**QUESTIONS ON THE MATERIAL**
• a. Please answer these questions about the scrapy 403 error post:
(i) Which website does the poster say they are trying to scrape?
(ii) What value is set for the "accept" header?
(iii) What date and time appear at the start of the error line?
• b. Carry on with the scrapy 403 error post, starting right after the error line.

**DOCUMENT EXCERPT**
•••••

Search code examples
pythonscrapy

How to fix 403 error while scraping with scrapy?


I keep getting 403 error when using scrapy, even though I have proper headers set. The website, I am trying to scrape is https://steamdb.info/graph/.

My code:

def start_request(self):
        headers =  {"user-agent": "Mozilla/5.0 (Linux; Android 6.0; Nexus 5 Build/MRA58N) AppleWebKit/537.36 (KHTML, like Gecko) Chrome/101.0.4951.67 Mobile Safari/537.36",
"accept": "application/json",
"accept-encoding": "gzip, deflate, br",
"accept-language": "en-US,en;q=0.9,en-GB;q=0.8,ar;q=0.7",
"cache-control":" no-cache",
"pragma": "no-cache",
"referer": "https://steamdb.info/graph/", 
"sec-fetch-dest": "empty",
"sec-fetch-mode": "cors",
"sec-fetch-site": "same-origin",
"x-requested-with": "XMLHttpRequest"
            }

        yield scrapy.Request(url = 'https://steamdb.info/graph', method='GET', headers = headers, callback=self.parse)
        

    def parse(self, response):    
        #stuff to do

Error:

2022-07-08 20:20:41 [scrapy.core.engine] DEBUG: Crawled (403) <GET https://steamdb.info/graph> (referer: https://steamdb.info/graph/)

•••••

**GIVEN INFORMATION**
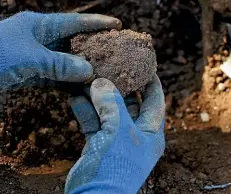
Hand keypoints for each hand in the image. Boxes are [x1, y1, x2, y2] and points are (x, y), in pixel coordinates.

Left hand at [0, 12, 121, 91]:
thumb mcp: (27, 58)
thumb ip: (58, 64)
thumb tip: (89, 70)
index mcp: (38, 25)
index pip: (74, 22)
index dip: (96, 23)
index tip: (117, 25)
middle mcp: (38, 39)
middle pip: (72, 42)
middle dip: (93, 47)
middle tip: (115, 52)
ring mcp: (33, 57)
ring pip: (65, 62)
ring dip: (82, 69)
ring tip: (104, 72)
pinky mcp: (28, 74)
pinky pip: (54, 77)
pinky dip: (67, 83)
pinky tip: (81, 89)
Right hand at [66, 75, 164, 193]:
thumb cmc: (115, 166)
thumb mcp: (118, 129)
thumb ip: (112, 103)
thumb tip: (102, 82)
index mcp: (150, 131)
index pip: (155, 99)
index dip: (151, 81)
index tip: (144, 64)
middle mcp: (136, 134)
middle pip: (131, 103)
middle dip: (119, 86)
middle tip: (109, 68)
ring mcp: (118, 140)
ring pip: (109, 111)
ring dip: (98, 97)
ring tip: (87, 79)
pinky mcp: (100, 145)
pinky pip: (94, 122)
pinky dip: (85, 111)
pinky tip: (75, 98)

•••••

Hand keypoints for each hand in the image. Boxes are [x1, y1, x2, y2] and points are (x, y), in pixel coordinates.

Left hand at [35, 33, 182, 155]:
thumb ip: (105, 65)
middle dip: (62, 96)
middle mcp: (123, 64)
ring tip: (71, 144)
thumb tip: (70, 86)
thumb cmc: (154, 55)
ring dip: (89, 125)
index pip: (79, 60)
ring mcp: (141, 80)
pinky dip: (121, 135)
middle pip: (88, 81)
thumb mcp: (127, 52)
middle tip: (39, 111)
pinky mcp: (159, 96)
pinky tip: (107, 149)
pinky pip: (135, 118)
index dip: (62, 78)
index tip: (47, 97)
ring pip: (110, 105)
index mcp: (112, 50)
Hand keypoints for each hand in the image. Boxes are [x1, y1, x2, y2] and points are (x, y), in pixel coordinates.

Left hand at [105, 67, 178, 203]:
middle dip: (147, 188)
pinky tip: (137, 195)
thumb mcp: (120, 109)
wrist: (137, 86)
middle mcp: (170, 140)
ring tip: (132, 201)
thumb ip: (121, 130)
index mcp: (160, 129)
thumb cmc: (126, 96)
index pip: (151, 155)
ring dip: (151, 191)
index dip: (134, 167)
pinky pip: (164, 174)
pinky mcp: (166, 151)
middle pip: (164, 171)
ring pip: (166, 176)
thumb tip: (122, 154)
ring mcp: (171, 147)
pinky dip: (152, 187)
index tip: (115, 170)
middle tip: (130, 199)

•••••

**PER-TASK ANSWERS**
• a.
(i) https://steamdb.info/graph/
(ii) application/json
(iii) 2022-07-08 20:20:41

• b.
2022-07-08 20:20:41 [scrapy.spidermiddlewares.httperror] INFO: Ignoring response <403 https://steamdb.info/graph>: HTTP status code is not handled or not allowed

Solution

  • CloudScraper worked for me:

    pip install cloudscraper
    

    Then add middleware to your settings.py:

    "DOWNLOADER_MIDDLEWARES": {
        "YOUR_PATH.AntiBanMiddleware": 543
      },
    

    Here is the AntiBanMiddleware:

    class AntiBanMiddleware:
        cloudflare_scraper = cloudscraper.create_scraper()
    
        def process_response(self, request, response, spider):
            request_url = request.url
            response_status = response.status
            if response_status not in (403, 503):
                return response
    
            spider.logger.info("Cloudflare detected. Using cloudscraper on URL: %s", request_url)
            cflare_response = self.cloudflare_scraper.get(request_url)
            cflare_res_transformed = HtmlResponse(url=request_url, body=cflare_response.text, encoding='utf-8')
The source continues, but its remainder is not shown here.